# Collect Data

In this notebook, we collect data of the [12 candidates of the French presidential campaign](https://fr.wikipedia.org/wiki/Candidats_%C3%A0_l%27%C3%A9lection_pr%C3%A9sidentielle_fran%C3%A7aise_de_2022):
- Nathalie Arthaud  
- Nicolas Dupont-Aignan 
- Anne Hidalgo 
- Yannick Jadot 
- Jean Lassalle 
- Marine Le Pen 
- Emmanuel Macron 
- Jean-Luc Mélenchon 
- Valérie Pécresse 
- Philippe Poutou 
- Fabien Roussel 
- Éric Zemmour 

We explore the following social networks:
> Twitter
> Youtube
> Instagram

We plan to study textual data so we collect tweets, video descriptions on youtube and text posts on Instagram. I give in the following the required criteria such that it respect the [laws](https://www.cnil.fr/fr/communication-politique-quelles-regles-pour-la-collecte-de-donnees-sur-les-reseaux-sociaux):

- I, Mathilde Boltenhagen, will collect, use and delete the data;
- Raw data will not be shared and deleted before the 30th of April;
- The data will be used to extract information, the entire analytic process will be shared in this folder;
- Any correction, access, deletion and other actions given by [les droits Informatique et Libertés](https://www.cnil.fr/fr/les-droits-pour-maitriser-vos-donnees-personnelles) will be considered, please contact [Mathilde Boltenhagen](https://www.linkedin.com/in/mathilde-boltenhagen/);
- The right to make a complaint to the CNIL;


The main question is:
*How do the candidates communicate through the social networks?*



In [None]:
import pandas as pd
from dateutil import parser
import datetime
import os
import json
import tweepy
from instagramy import InstagramUser 
import requests
import time
import random
import pytz
from apiclient.discovery import build 

Ids of the different apps.

***

▸ **Assigned task 1**:
Rewrite the entries from the line with "ィ・データ ・富士ソフト株式会社 ・電算システム株式会社 ・Sky" up to and including the line with "証｜最上流案件｜裁量大" as a Markdown table with the columns Row and Line. Give each line its own numbered row and omit blank lines.

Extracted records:

***

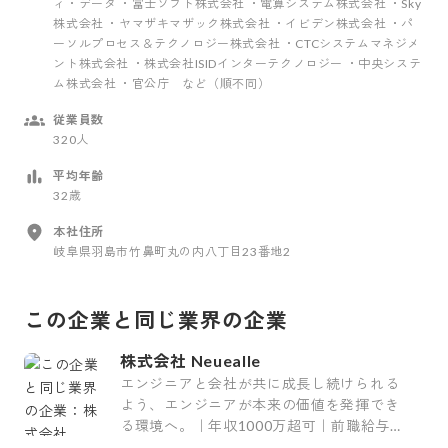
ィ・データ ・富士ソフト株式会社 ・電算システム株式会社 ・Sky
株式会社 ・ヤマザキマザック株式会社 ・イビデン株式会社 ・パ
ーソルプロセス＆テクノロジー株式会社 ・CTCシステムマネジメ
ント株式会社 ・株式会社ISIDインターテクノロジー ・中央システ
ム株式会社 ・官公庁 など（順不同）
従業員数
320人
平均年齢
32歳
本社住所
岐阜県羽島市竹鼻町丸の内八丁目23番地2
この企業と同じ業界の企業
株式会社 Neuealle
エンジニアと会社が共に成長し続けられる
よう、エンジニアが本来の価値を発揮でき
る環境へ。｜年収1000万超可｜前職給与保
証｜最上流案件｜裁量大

***

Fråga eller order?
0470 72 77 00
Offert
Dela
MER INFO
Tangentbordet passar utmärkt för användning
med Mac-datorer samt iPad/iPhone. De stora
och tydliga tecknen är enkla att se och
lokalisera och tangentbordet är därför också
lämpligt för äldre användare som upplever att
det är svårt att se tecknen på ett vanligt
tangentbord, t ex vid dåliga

***

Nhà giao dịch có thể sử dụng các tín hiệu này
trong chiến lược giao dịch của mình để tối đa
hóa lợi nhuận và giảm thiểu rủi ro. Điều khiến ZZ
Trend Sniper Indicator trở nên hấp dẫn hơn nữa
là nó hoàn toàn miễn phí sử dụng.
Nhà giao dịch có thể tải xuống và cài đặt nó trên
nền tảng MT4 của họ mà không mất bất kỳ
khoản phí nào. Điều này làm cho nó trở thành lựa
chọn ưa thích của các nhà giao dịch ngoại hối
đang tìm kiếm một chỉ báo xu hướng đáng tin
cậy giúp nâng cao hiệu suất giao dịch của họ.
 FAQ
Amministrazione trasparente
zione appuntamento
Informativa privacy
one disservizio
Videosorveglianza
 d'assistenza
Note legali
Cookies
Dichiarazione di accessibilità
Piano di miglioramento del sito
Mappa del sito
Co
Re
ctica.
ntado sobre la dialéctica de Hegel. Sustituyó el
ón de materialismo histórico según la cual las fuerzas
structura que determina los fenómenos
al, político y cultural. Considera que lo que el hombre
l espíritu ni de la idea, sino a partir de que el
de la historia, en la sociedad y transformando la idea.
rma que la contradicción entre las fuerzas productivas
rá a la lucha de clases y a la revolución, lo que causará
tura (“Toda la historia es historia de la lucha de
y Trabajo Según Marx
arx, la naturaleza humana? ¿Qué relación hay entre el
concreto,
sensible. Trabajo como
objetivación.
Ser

***

▸ **Assigned task 2**:
According to the notebook on the French presidential candidates, by what date will the raw data be deleted?

▸ **Exercise answer 1**:
| Row | Line |
|---|---|
| 1 | ィ・データ ・富士ソフト株式会社 ・電算システム株式会社 ・Sky |
| 2 | 株式会社 ・ヤマザキマザック株式会社 ・イビデン株式会社 ・パ |
| 3 | ーソルプロセス＆テクノロジー株式会社 ・CTCシステムマネジメ |
| 4 | ント株式会社 ・株式会社ISIDインターテクノロジー ・中央システ |
| 5 | ム株式会社 ・官公庁 など（順不同） |
| 6 | 従業員数 |
| 7 | 320人 |
| 8 | 平均年齢 |
| 9 | 32歳 |
| 10 | 本社住所 |
| 11 | 岐阜県羽島市竹鼻町丸の内八丁目23番地2 |
| 12 | この企業と同じ業界の企業 |
| 13 | 株式会社 Neuealle |
| 14 | エンジニアと会社が共に成長し続けられる |
| 15 | よう、エンジニアが本来の価値を発揮でき |
| 16 | る環境へ。｜年収1000万超可｜前職給与保 |
| 17 | 証｜最上流案件｜裁量大 |

▸ **Exercise answer 2**:
The raw data will be deleted before the 30th of April.